My mother was a strict African mother raising seven children but she never took her eyes off any of us. The best lesson that I took from my mother is that if you are humble nothing will touch you. You will not desire praise nor experience disgrace because you know what you are. With humility comes true knowledge which really is the fact that you know nothing therefore you must actively listen to others and treat everyone with respect regardless of their circumstances. This has informed the foundation of raising up my children with an undeniable firm belief that humility is an asset of personal development. – Catherine M
My mama instilled in us a lot of advice but my favourite is; “Ciakorire wacū mūgūnda”. With this proverb she explained that if something is yours no matter where you are even in ‘mūgūnda’ (farm) it shall always find the rightful owner. You blessing shall always be yours. Always work hard, be humble and remember the less fortunate. I’ve tried to twist it for my kids by saying if you want change to happen, you have to be present when a decision is being made for it to be effective. Caroline O.

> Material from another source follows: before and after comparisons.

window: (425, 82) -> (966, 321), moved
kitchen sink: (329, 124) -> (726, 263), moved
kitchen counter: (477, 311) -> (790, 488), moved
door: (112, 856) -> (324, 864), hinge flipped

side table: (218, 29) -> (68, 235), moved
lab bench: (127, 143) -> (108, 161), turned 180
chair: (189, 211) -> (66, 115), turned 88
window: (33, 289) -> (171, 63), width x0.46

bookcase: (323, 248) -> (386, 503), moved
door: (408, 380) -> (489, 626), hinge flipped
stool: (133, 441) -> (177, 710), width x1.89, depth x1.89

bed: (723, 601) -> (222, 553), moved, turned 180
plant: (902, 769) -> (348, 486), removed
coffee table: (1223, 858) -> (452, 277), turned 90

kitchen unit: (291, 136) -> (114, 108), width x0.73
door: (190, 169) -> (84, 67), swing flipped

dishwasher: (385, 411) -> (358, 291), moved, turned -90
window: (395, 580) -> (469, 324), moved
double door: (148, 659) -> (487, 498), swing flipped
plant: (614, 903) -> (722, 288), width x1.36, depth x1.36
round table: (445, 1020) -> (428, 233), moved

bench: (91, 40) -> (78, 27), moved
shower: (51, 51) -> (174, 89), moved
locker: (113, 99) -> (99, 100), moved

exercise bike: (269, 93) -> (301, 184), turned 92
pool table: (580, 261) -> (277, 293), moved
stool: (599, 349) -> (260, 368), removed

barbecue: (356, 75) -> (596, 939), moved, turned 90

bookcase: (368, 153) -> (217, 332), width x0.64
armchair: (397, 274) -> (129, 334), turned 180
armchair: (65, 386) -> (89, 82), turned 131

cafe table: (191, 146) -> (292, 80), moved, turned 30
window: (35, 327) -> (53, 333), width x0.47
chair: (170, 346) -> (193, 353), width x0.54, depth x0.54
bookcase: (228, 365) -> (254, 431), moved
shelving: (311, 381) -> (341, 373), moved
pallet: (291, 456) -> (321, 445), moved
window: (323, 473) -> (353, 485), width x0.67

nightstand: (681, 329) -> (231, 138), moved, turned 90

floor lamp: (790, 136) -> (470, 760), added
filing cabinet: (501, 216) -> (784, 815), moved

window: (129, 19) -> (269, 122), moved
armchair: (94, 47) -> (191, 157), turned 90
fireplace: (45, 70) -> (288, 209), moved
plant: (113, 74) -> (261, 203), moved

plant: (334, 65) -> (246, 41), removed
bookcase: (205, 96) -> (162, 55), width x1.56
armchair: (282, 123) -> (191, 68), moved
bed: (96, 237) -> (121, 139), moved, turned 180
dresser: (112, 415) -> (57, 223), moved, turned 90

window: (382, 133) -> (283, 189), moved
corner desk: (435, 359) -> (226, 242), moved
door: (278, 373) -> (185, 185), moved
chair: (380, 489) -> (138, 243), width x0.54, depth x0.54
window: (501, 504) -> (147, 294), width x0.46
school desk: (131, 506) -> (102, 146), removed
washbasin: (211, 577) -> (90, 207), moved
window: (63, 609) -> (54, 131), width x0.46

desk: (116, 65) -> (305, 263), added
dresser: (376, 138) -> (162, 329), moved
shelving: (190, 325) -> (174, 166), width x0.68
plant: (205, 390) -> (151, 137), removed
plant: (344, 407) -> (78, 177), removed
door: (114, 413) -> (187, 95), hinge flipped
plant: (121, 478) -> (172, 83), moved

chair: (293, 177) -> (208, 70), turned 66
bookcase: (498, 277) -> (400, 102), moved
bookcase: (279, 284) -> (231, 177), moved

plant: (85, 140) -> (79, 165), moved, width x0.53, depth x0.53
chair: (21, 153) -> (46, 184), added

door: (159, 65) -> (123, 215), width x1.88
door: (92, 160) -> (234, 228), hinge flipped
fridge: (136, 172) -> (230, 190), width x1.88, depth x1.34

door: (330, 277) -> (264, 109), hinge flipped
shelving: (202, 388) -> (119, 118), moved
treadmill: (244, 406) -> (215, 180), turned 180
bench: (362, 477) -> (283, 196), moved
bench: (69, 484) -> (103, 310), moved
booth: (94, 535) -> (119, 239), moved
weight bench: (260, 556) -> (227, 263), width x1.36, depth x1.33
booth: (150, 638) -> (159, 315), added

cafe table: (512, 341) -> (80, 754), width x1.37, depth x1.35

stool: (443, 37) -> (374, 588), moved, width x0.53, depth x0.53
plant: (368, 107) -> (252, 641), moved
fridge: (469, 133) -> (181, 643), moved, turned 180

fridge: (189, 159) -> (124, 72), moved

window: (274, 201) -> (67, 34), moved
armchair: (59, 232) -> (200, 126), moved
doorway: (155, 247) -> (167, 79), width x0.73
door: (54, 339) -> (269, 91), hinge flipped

Generosity, sharing our resources with those who need it most and treating everyone like family. Because kindness goes along way is fostering hope. – Florence J
My mom taught (and continues to teach) me to be generous. She always had an extra unga for the neighbor or relative who was struggling, dinner for the “unexpected” guests who had lost a job, work for the single lady who could not feed her kids and much more. She was creative on the ways she helped different people to ensure they maintained their integrity during their tough times. The lesson that stuck with me was when she gave 50K shillings to help our church do some activity (don’t recall the actually work). I remember seeing her stand during the service when the pastor asked for support… this was during my high school years and I could not help but think she was making a huge mistake. Fast forward 10 years when I got full time work, my first offer was $— you guessed it! God taught me a lesson that day at church. I was where I was because of mom’s generosity; she had been sowing into my (and my siblings and our children’s) future. – Catherine M
My Lesson from mum is to be generous and share with folk. She actually just did it and we learnt. Now as an adult, I see much grace come my way I am sure is due to this. She shared everything she had and visitors to our house were known to leave laden with goodies from the farm and extra food. It’s not like she had so much, but whatever she has till today, she shares. Catherine K.
Happy Mother’s Day to our beautiful, courageous, resilient mothers, whether still with us or in heaven. We surely stand on the shoulders of these African sheroes. Go on, leave a legacy, pass that lesson along.